In a recent work, we consider the problem of cross-VM attacks in public clouds, seeking solutions that do not rely on single-tenancy or on systems-level assumptions. At a very high-level, our focus is on mitigating co-location attacks since they are a necessary first step to performing cross-VM attacks. More concretely, our approach is to assign VMs to physical servers in such a way that attack VMs are rarely co-located with target VMs. To do this, we formalize and design co-location-resistant placement algorithms which, roughly speaking, protect VMs against complete and fractional co-location attacks. Our main placement algorithm uses randomization to place VMs in a manner that is unpredictable to the adversary and that reduces its probability of successfully completing a co-location attack. We note that the naive strategy of placing VMs on servers chosen uniformly at random is not feasible in our setting since VMs cannot be placed arbitrarily in practice. Indeed, VM placement algorithms have to satisfy non-trivial optimization constraints which cannot be met by simply placing VMs at random. One of the major contributions of our work is the design of an algorithm that optimizes for these constraints while remaining co-location-resistant to the adversary.
Secure optimization.

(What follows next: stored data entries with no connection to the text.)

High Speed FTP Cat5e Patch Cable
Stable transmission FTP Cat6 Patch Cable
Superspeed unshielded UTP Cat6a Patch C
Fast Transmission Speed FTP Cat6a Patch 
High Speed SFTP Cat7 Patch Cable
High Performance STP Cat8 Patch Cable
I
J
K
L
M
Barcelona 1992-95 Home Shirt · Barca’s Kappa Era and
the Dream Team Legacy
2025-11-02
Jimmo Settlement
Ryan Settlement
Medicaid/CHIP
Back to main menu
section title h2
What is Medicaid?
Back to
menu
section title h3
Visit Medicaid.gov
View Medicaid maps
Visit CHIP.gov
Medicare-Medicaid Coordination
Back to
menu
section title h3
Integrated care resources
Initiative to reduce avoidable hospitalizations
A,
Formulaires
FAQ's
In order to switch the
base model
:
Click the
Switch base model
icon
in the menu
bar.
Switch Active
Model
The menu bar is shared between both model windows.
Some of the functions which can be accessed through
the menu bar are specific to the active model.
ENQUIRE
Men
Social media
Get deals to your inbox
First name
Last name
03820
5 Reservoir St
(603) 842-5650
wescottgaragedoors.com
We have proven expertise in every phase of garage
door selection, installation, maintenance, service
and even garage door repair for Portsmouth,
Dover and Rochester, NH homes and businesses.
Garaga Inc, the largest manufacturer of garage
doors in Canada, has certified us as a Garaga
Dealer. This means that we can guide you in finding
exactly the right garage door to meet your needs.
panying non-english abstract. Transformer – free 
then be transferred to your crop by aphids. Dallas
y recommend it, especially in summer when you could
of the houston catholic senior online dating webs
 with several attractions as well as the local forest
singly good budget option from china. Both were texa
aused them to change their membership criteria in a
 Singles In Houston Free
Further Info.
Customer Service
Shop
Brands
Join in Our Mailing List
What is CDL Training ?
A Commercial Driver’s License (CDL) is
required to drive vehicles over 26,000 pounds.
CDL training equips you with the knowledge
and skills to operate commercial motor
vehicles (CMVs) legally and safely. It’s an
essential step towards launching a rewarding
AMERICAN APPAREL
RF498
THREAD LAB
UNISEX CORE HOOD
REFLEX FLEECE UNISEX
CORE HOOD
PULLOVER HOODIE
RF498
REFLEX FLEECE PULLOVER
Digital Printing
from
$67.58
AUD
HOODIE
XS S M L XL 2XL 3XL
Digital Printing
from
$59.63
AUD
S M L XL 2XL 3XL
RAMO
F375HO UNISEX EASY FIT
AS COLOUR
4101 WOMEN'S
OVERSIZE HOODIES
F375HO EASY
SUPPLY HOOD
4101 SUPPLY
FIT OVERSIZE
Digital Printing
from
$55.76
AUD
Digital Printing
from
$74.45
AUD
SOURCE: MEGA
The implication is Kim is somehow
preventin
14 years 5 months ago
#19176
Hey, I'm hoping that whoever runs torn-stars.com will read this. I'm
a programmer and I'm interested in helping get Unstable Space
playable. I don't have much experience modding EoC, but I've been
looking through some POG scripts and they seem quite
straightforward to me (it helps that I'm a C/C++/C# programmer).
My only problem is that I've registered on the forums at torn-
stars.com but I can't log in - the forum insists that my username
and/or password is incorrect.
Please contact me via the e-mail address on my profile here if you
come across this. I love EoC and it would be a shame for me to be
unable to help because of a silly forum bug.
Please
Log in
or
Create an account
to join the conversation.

As far as we know, ours is the first work to consider the design of such “secure optimization” algorithms; that is, optimization algorithms that also provide some form of security. We believe the study of secure optimization algorithms is an interesting research direction at the intersection of algorithms, security and cryptography and could have applications, not only to cloud computing, but more generally to distributed systems.
Combining cryptography with security. Another major contribution of our work is combining cryptography with security and suggest our notion of shared deployments. Specifically, we show how to take advantage of complete and fractional co-location-resistance through the use of cryptography. At a high-level, our approach is to assume the adversary is computationally-bounded and to cryptographically “split” a tenant’s computation among a set of VMs in such a way that the tenant’s secrets can only be recovered if the adversary co-locates with all the VMs in the set. This allows us to provably improve the quality of the system security.